##### INPUT RECORDS #####

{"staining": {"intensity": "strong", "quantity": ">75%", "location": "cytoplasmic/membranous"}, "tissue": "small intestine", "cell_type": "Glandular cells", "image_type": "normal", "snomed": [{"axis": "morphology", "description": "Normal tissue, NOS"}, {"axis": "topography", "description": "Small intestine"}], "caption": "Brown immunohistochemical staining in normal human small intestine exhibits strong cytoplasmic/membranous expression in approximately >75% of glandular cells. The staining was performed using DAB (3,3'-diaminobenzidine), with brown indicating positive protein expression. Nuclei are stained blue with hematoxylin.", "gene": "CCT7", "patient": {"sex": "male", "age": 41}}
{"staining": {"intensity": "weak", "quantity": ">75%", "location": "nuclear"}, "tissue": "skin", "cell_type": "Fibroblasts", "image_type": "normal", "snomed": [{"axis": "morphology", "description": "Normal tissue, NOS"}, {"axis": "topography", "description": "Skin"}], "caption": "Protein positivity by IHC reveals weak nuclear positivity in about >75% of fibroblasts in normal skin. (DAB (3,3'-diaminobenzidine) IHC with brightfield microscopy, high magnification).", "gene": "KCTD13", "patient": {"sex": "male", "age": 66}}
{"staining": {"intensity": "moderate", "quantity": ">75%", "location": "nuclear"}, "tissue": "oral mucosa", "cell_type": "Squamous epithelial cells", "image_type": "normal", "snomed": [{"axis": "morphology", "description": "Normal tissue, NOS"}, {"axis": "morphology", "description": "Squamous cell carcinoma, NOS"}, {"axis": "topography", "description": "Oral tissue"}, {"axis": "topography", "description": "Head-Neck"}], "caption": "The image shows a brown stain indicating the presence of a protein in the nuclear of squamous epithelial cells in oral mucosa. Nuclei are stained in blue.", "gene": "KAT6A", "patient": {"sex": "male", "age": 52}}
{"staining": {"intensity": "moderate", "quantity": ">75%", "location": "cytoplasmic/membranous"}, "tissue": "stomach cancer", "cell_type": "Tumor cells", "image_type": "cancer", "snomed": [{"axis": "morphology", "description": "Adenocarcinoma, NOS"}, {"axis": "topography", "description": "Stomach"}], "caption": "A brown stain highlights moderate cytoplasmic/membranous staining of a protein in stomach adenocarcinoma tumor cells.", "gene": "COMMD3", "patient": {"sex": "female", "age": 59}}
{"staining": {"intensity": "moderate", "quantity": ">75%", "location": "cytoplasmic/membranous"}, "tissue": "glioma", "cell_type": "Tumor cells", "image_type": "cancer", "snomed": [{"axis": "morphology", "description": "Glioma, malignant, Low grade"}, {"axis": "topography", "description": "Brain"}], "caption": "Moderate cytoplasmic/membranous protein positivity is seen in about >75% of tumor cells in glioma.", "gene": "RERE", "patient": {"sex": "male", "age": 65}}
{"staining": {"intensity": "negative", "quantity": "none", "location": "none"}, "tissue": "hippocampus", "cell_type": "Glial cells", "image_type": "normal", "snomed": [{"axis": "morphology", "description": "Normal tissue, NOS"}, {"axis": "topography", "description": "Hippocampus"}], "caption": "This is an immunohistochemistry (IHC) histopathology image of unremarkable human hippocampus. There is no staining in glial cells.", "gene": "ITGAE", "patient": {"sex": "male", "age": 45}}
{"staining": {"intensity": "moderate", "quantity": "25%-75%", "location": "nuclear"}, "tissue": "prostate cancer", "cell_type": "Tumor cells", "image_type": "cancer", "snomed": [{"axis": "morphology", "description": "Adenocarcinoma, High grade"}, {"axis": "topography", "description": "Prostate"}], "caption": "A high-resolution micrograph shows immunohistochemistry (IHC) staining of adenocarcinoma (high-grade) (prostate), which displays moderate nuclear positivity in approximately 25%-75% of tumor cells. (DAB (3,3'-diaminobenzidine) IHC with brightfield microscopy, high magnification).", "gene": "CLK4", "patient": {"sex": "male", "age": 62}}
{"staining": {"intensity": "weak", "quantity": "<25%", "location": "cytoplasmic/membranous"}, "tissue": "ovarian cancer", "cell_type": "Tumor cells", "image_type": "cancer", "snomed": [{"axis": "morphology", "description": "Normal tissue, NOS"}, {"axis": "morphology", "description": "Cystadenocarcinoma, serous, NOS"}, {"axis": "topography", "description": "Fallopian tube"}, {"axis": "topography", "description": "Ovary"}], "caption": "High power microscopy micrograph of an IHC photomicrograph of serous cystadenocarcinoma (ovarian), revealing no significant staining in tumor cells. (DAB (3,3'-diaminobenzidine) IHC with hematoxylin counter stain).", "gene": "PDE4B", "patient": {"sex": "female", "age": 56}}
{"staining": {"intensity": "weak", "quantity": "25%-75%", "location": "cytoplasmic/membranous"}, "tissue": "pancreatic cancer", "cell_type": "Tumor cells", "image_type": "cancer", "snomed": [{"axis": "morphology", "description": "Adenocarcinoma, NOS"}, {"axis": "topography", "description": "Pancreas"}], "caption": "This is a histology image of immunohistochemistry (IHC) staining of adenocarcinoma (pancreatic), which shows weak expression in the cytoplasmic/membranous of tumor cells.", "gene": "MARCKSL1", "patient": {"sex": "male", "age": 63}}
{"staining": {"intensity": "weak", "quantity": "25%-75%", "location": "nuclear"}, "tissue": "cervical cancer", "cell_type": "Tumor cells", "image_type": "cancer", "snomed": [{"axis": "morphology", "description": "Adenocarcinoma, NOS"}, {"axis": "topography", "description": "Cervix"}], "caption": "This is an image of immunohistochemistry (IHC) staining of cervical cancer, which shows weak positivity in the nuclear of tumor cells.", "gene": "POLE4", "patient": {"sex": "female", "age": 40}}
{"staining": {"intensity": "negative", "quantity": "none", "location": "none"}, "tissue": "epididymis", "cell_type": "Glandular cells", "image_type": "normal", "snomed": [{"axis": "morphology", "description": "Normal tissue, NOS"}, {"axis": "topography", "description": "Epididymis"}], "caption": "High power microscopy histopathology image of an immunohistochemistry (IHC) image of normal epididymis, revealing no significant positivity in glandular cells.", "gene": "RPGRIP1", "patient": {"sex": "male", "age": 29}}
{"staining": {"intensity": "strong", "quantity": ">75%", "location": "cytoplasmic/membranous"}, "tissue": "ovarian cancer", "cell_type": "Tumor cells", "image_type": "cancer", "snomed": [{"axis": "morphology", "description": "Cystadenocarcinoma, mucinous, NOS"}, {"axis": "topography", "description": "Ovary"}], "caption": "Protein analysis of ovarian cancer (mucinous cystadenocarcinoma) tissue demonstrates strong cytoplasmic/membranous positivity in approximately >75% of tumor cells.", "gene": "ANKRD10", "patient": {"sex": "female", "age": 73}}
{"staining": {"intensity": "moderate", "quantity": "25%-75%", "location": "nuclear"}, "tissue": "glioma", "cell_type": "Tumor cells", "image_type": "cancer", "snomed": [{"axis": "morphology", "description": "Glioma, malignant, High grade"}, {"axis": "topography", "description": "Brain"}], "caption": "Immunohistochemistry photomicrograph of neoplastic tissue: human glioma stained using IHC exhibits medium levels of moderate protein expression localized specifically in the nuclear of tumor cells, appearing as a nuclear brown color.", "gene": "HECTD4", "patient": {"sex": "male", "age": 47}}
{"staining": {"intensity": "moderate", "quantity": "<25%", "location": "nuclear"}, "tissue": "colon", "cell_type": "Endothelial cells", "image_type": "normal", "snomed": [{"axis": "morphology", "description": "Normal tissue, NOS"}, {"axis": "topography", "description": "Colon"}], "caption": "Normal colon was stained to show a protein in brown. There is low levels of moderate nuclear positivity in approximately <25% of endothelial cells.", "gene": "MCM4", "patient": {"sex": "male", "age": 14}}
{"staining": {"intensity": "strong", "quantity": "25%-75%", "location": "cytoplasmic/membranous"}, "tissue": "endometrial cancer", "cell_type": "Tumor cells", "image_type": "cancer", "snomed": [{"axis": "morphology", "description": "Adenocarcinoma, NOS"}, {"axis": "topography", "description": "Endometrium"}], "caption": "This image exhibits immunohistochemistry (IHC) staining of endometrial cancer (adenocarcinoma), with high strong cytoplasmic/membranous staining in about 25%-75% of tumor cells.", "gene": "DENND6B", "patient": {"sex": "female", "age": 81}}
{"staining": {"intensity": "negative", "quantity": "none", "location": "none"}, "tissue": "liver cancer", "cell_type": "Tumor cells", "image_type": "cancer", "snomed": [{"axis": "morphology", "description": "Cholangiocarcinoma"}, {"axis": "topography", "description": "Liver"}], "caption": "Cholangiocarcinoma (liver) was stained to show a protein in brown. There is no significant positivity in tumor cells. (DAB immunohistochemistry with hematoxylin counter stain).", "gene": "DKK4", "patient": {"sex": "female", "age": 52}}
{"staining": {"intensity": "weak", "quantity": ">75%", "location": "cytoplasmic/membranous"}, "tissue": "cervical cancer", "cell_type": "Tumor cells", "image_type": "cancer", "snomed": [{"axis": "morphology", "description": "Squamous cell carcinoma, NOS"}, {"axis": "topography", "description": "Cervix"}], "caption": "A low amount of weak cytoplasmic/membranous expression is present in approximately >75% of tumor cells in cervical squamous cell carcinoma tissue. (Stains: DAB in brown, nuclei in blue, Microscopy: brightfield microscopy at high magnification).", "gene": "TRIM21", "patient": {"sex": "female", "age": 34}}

#####

Could you return exactly the lines above from the line with "is an immunohistochemistry" to the line with "high-resolution micrograph shows", both included, and nothing else?

{"staining": {"intensity": "negative", "quantity": "none", "location": "none"}, "tissue": "hippocampus", "cell_type": "Glial cells", "image_type": "normal", "snomed": [{"axis": "morphology", "description": "Normal tissue, NOS"}, {"axis": "topography", "description": "Hippocampus"}], "caption": "This is an immunohistochemistry (IHC) histopathology image of unremarkable human hippocampus. There is no staining in glial cells.", "gene": "ITGAE", "patient": {"sex": "male", "age": 45}}
{"staining": {"intensity": "moderate", "quantity": "25%-75%", "location": "nuclear"}, "tissue": "prostate cancer", "cell_type": "Tumor cells", "image_type": "cancer", "snomed": [{"axis": "morphology", "description": "Adenocarcinoma, High grade"}, {"axis": "topography", "description": "Prostate"}], "caption": "A high-resolution micrograph shows immunohistochemistry (IHC) staining of adenocarcinoma (high-grade) (prostate), which displays moderate nuclear positivity in approximately 25%-75% of tumor cells. (DAB (3,3'-diaminobenzidine) IHC with brightfield microscopy, high magnification).", "gene": "CLK4", "patient": {"sex": "male", "age": 62}}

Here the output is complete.